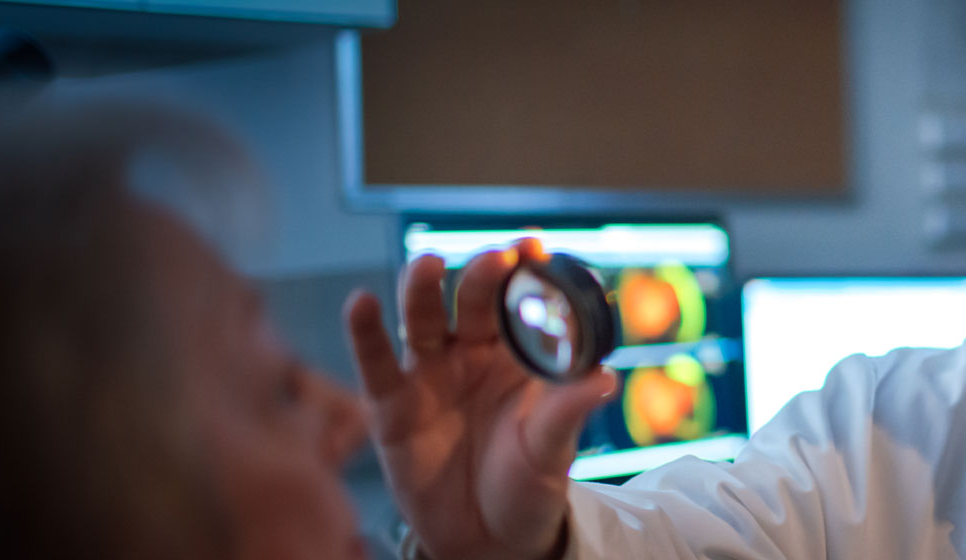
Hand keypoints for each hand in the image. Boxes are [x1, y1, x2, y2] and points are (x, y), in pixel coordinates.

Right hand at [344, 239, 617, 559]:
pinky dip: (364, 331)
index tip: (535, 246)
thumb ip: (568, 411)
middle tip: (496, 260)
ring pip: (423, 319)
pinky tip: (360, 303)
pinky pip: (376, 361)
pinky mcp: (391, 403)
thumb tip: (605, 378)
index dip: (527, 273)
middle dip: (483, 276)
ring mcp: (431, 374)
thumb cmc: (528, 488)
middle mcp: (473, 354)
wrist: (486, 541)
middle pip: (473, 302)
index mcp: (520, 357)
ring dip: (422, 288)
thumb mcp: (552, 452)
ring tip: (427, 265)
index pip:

-=-=-=-=-

Problem details
Return the line where "wrist: (486, 541)" appears, then every line after it to the end of the listing, all exactly as written.

Written reply
wrist: (486, 541)
middle pip: (473, 302)
index mcp: (520, 357)
ring dip: (422, 288)
thumb mcp: (552, 452)
ring tip: (427, 265)
index pip:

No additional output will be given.